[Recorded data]
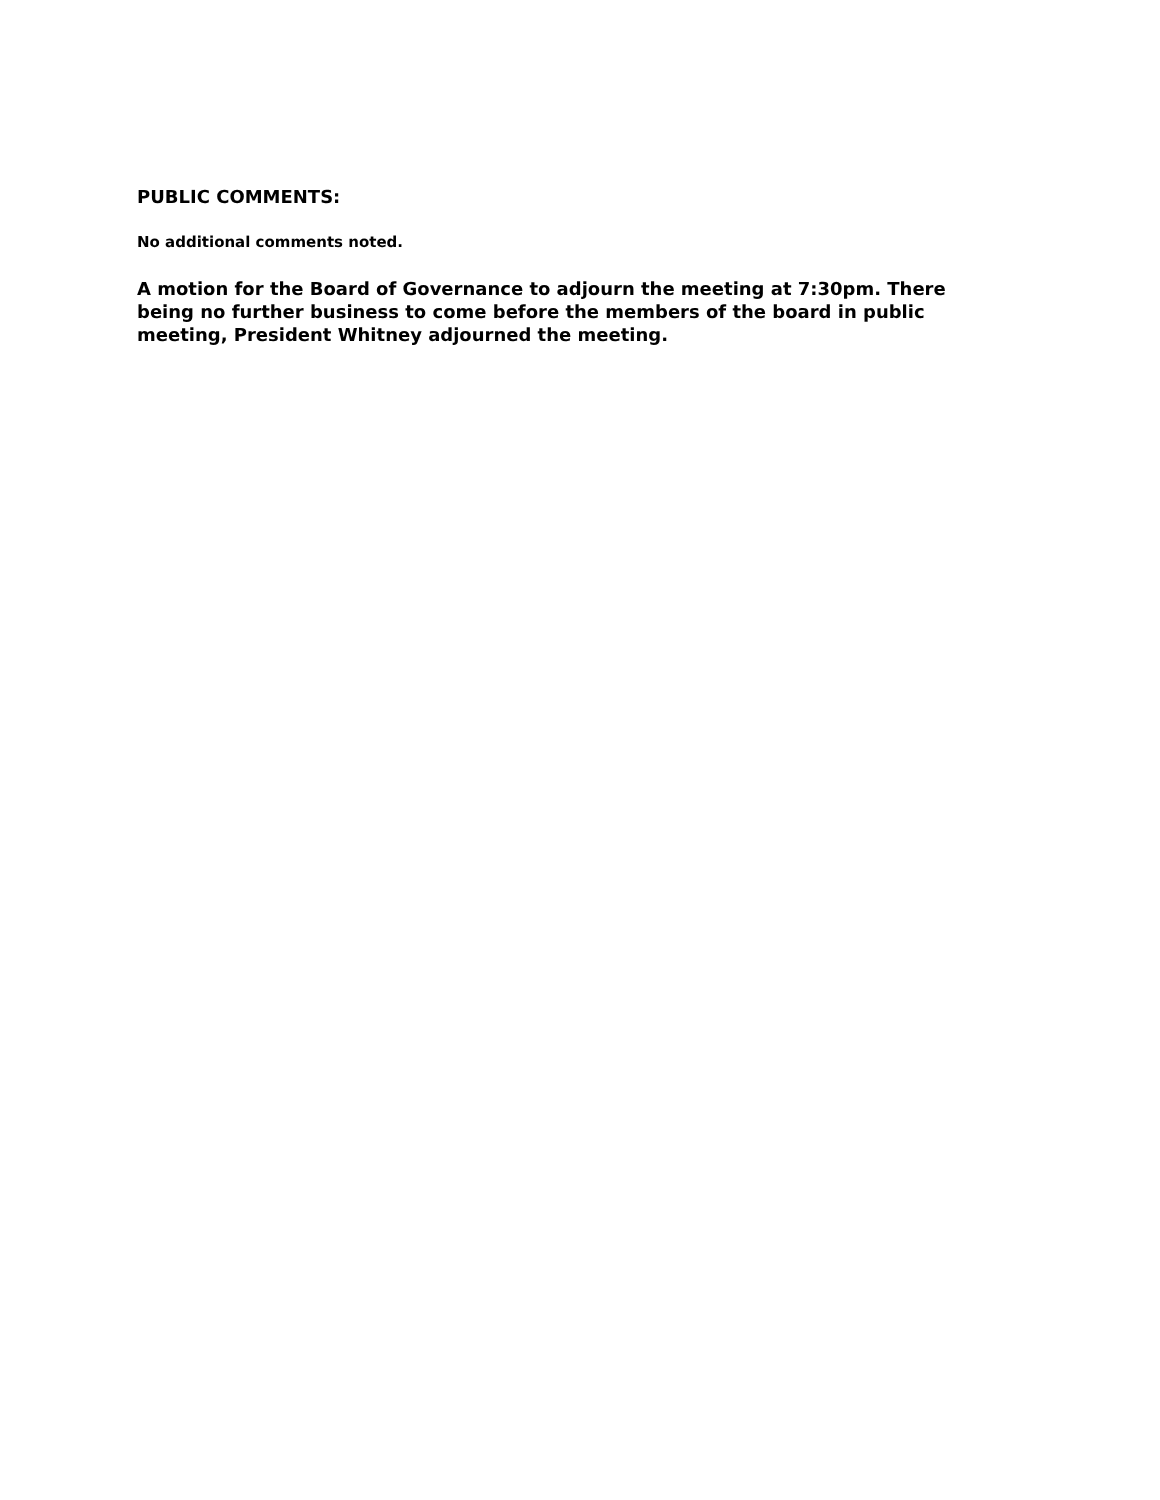PUBLIC COMMENTS:
No additional comments noted.
A motion for the Board of Governance to adjourn the meeting at 7:30pm. There being no further business to come before the members of the board in public meeting, President Whitney adjourned the meeting.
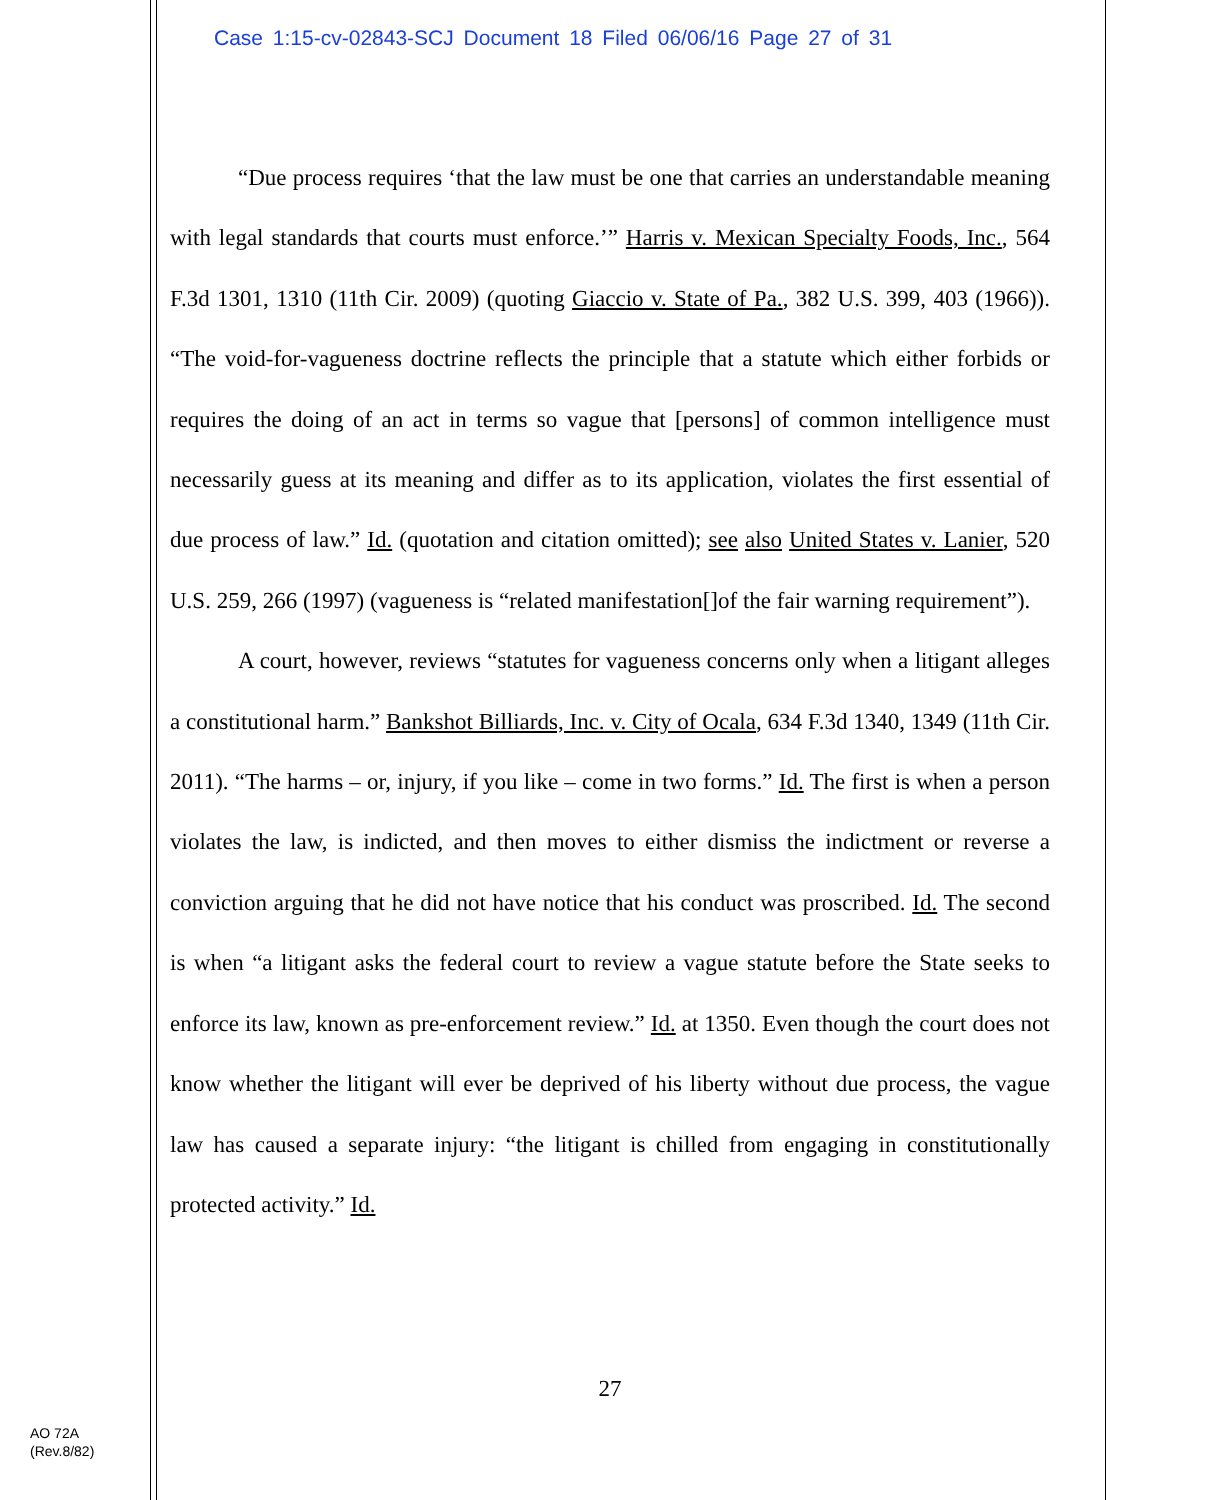Case 1:15-cv-02843-SCJ Document 18 Filed 06/06/16 Page 27 of 31
“Due process requires ‘that the law must be one that carries an understandable meaning with legal standards that courts must enforce.’” Harris v. Mexican Specialty Foods, Inc., 564 F.3d 1301, 1310 (11th Cir. 2009) (quoting Giaccio v. State of Pa., 382 U.S. 399, 403 (1966)). “The void-for-vagueness doctrine reflects the principle that a statute which either forbids or requires the doing of an act in terms so vague that [persons] of common intelligence must necessarily guess at its meaning and differ as to its application, violates the first essential of due process of law.” Id. (quotation and citation omitted); see also United States v. Lanier, 520 U.S. 259, 266 (1997) (vagueness is “related manifestation[]of the fair warning requirement”).
A court, however, reviews “statutes for vagueness concerns only when a litigant alleges a constitutional harm.” Bankshot Billiards, Inc. v. City of Ocala, 634 F.3d 1340, 1349 (11th Cir. 2011). “The harms – or, injury, if you like – come in two forms.” Id. The first is when a person violates the law, is indicted, and then moves to either dismiss the indictment or reverse a conviction arguing that he did not have notice that his conduct was proscribed. Id. The second is when “a litigant asks the federal court to review a vague statute before the State seeks to enforce its law, known as pre-enforcement review.” Id. at 1350. Even though the court does not know whether the litigant will ever be deprived of his liberty without due process, the vague law has caused a separate injury: “the litigant is chilled from engaging in constitutionally protected activity.” Id.
27
AO 72A
(Rev.8/82)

# [Task directions]
Every record above must be copied exactly, and no picture may appear in the copy.

# [Response to the exercise]
PUBLIC COMMENTS:
No additional comments noted.
A motion for the Board of Governance to adjourn the meeting at 7:30pm. There being no further business to come before the members of the board in public meeting, President Whitney adjourned the meeting.
Case 1:15-cv-02843-SCJ Document 18 Filed 06/06/16 Page 27 of 31
“Due process requires ‘that the law must be one that carries an understandable meaning with legal standards that courts must enforce.’” Harris v. Mexican Specialty Foods, Inc., 564 F.3d 1301, 1310 (11th Cir. 2009) (quoting Giaccio v. State of Pa., 382 U.S. 399, 403 (1966)). “The void-for-vagueness doctrine reflects the principle that a statute which either forbids or requires the doing of an act in terms so vague that [persons] of common intelligence must necessarily guess at its meaning and differ as to its application, violates the first essential of due process of law.” Id. (quotation and citation omitted); see also United States v. Lanier, 520 U.S. 259, 266 (1997) (vagueness is “related manifestation[]of the fair warning requirement”).
A court, however, reviews “statutes for vagueness concerns only when a litigant alleges a constitutional harm.” Bankshot Billiards, Inc. v. City of Ocala, 634 F.3d 1340, 1349 (11th Cir. 2011). “The harms – or, injury, if you like – come in two forms.” Id. The first is when a person violates the law, is indicted, and then moves to either dismiss the indictment or reverse a conviction arguing that he did not have notice that his conduct was proscribed. Id. The second is when “a litigant asks the federal court to review a vague statute before the State seeks to enforce its law, known as pre-enforcement review.” Id. at 1350. Even though the court does not know whether the litigant will ever be deprived of his liberty without due process, the vague law has caused a separate injury: “the litigant is chilled from engaging in constitutionally protected activity.” Id.
27
AO 72A
(Rev.8/82)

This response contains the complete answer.